Por sua trajetória, Lee Way Yin não é, evidentemente, um deles, mas também não se situa entre os “avatares canônicos” do campo – os mestres Chan Kowk Wai, Chiu Ping Lok e Moy Gin Ying.
Fato é que, situados ainda mais “à sombra” da História, há muitos outros mestres chineses que também inscreveram seu DNA nas AMC no Brasil. Se fossem investigados, esses professores fugidios provavelmente corroborariam muitas das histórias, das cosmogonias, do chamado “Kung-Fu Heterodoxo” brasileiro, muitas vezes apodado, rudemente, de “Pirata”.
A terceira conclusão diz respeito à pesquisa das AMC nas hemerotecas, que se revelou fascinante e desafiadora. Fascinante pela necessidade de buscar o tema, nas décadas-chave de 1960 e 1970, usando termos anteriores à consagração do termo Kung-Fu (como, por exemplo, “konfu”); e desafiadora pela percepção de que, a partir da primeira década dos anos 1970, com a chegada do chamado “Kung-Fu Crazy”, a palavra “Kung-Fu” passou a inundar os jornais por conta do cinema.

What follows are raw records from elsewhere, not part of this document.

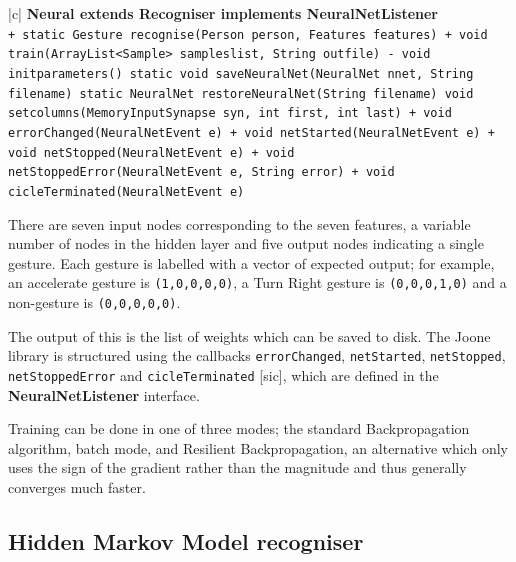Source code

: \documentclass[12pt,a4,notitlepage]{report}
\renewcommand{\_}{\texttt{\symbol{95}}}
\newcommand{\<}{\texttt{\symbol{60}}}
\renewcommand{\>}{\texttt{\symbol{62}}}
\newcommand{\class}[1]{\textbf{#1}}
\newcommand{\variable}[1]{\texttt{#1}}
\begin{document}
\begin{tabular}{|c|} \hline 
\class{Neural extends Recogniser implements NeuralNetListener} \\ \hline
{}
{ \variable{+ static Gesture recognise(Person person, Features features) \newline
+ void train(ArrayList<Sample> sampleslist, String out\_file) \newline
- void init\_parameters() \newline
static void saveNeuralNet(NeuralNet nnet, String filename) \newline
static NeuralNet restoreNeuralNet(String filename) \newline
void set\_columns(MemoryInputSynapse syn, int first, int last) \newline
+ void errorChanged(NeuralNetEvent e) \newline
+ void netStarted(NeuralNetEvent e) \newline
+ void netStopped(NeuralNetEvent e) \newline
+ void netStoppedError(NeuralNetEvent e, String error) \newline
+ void cicleTerminated(NeuralNetEvent e)
} } \\ \hline
\end{tabular}

There are seven input nodes corresponding to the seven features, a variable number of nodes in the hidden layer and five output nodes indicating a single gesture. Each gesture is labelled with a vector of expected output; for example, an accelerate gesture is \variable{(1,0,0,0,0)}, a Turn Right gesture is \variable{(0,0,0,1,0)} and a non-gesture is \variable{(0,0,0,0,0)}.

The output of this is the list of weights which can be saved to disk. The Joone library is structured using the callbacks \variable{errorChanged}, \variable{netStarted}, \variable{netStopped}, \variable{netStoppedError} and \variable{cicleTerminated} [sic], which are defined in the \class{NeuralNetListener} interface.

Training can be done in one of three modes; the standard Backpropagation algorithm, batch mode, and Resilient Backpropagation, an alternative which only uses the sign of the gradient rather than the magnitude and thus generally converges much faster.

\subsection{Hidden Markov Model recogniser}
\end{document}
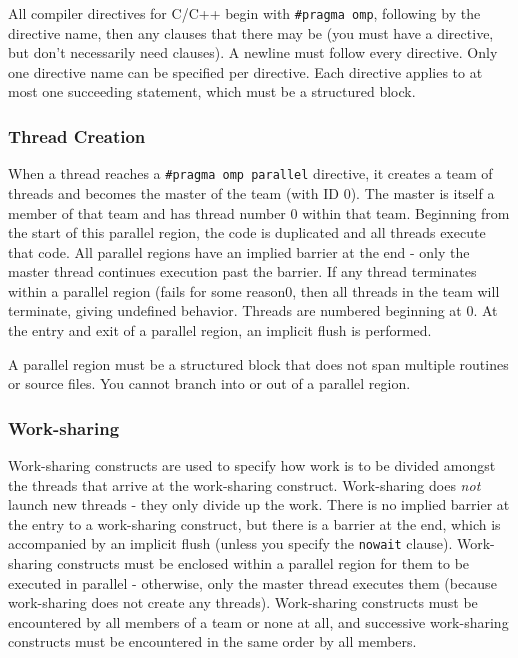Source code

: \documentclass[10pt]{article}
\begin{document}
\begin{flushleft}
All compiler directives for C/C++ begin with {\tt \#pragma omp}, following by the directive name, then any clauses that there may be (you must have a directive, but don't necessarily need clauses). A newline must follow every directive. Only one directive name can be specified per directive. Each directive applies to at most one succeeding statement, which must be a structured block. 

\subsubsection{Thread Creation}

When a thread reaches a {\tt \#pragma omp parallel} directive, it creates a team of threads and becomes the master of the team (with ID 0). The master is itself a member of that team and has thread number 0 within that team. Beginning from the start of this parallel region, the code is duplicated and all threads execute that code. All parallel regions have an implied barrier at the end - only the master thread continues execution past the barrier. If any thread terminates within a parallel region (fails for some reason0, then all threads in the team will terminate, giving undefined behavior. Threads are numbered beginning at 0. At the entry and exit of a parallel region, an implicit flush is performed.

A parallel region must be a structured block that does not span multiple routines or source files. You cannot branch into or out of a parallel region. 

\subsubsection{Work-sharing}

Work-sharing constructs are used to specify how work is to be divided amongst the threads that arrive at the work-sharing construct. Work-sharing does {\it not} launch new threads - they only divide up the work. There is no implied barrier at the entry to a work-sharing construct, but there is a barrier at the end, which is accompanied by an implicit flush (unless you specify the {\tt nowait} clause). Work-sharing constructs must be enclosed within a parallel region for them to be executed in parallel - otherwise, only the master thread executes them (because work-sharing does not create any threads). Work-sharing constructs must be encountered by all members of a team or none at all, and successive work-sharing constructs must be encountered in the same order by all members. 


\end{flushleft}
\end{document}
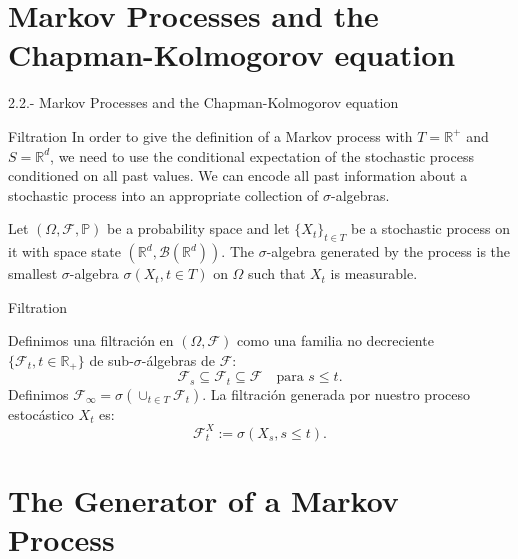 \documentclass[aspectratio=169,xcolor=dvipsnames]{beamer}
\begin{document}
\section{Markov Processes and the Chapman-Kolmogorov equation}

\begin{frame}
    \centering
    \Huge{2.2.- Markov Processes and the Chapman-Kolmogorov equation}
\end{frame}


\begin{frame}{Filtration}
    In order to give the definition of a Markov process with $T=\mathbb{R}^+$ and $S=\mathbb{R}^d$, we need to use the conditional expectation of the stochastic process conditioned on all past values. We can encode all past information about a stochastic process into an appropriate collection of $\sigma$-algebras.

    \begin{definition}
        Let $(\Omega, \mathcal{F}, \mathbb{P})$ be a probability space and let $\{X_t\}_{t \in T}$ be a stochastic process on it with space state $(\mathbb{R}^d, \mathcal{B}(\mathbb{R}^d))$. The $\sigma$-algebra generated by the process is the smallest $\sigma$-algebra $\sigma(X_t, t \in T)$ on $\Omega$ such that $X_t$ is measurable.
    \end{definition}
\end{frame}

\begin{frame}{Filtration}
    \begin{definition}[Filtration]
        Definimos una filtración en $(\Omega,\mathcal{F})$ como una familia no decreciente $\{\mathcal{F}_t, t \in \mathbb{R}_+\}$ de sub-$\sigma$-álgebras de $\mathcal{F}$:
        $$
        \mathcal{F}_s \subseteq \mathcal{F}_t \subseteq \mathcal{F} \quad \text{para } s \leq t.
        $$
        Definimos $\mathcal{F}_\infty = \sigma(\cup_{t\in T}\mathcal{F}_t)$. La filtración generada por nuestro proceso estocástico $X_t$ es:
        $$
        \mathcal{F}_t^X := \sigma(X_s, s \leq t).
        $$
    \end{definition}
\end{frame}

\section{The Generator of a Markov Process}
\end{document}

Ela, então, aparece literalmente milhares de vezes, o que, como mínimo, torna a pesquisa muito maçante.
Uma quarta e última conclusão diz respeito mais a uma segunda publicação minha sobre pioneiros das AMC no Paraná, dedicada ao Tai-Chi ensinado, na Curitiba do início dos anos 1990, pelo teatrólogo Wilson do Rio Apa, em postagem realizada em 13 de agosto de 2025 em https://www.facebook.com/groups/594438348049873, do que à publicação que inspirou este ensaio: a relação entre a “pesquisa das origens” e a legitimidade dos mestres/estilos de Kung-Fu no Brasil.
Por incrível que pareça, a revelação de dados arqueológicos sobre as AMC, em especial, quando os pioneiros são não chineses, é capaz de suscitar disputas renhidas acerca da validade dos conhecimentos, o que, minimamente, sinaliza a existência de atitudes fundamentalistas nesse campo – a despeito de toda a sua “tropicalização” ao longo das últimas décadas.
Duas informações que recebi após a publicação do texto através de Markinho Hourneaux (Mestre de AMC e filho de Marcos Hourneaux). Em conversa com Walter Lee, filho de Mestre Lee, Markinho obteve a informação de que Lee Wai Yin chegou ao Brasil no ano de 1963. A segunda informação é a de que, quando viveu em Florianópolis, Mestre Lee possuia uma pastelaria e praticava AMC apenas em sua residência (se ensinou para alguém de modo privado é uma informação que não possuo).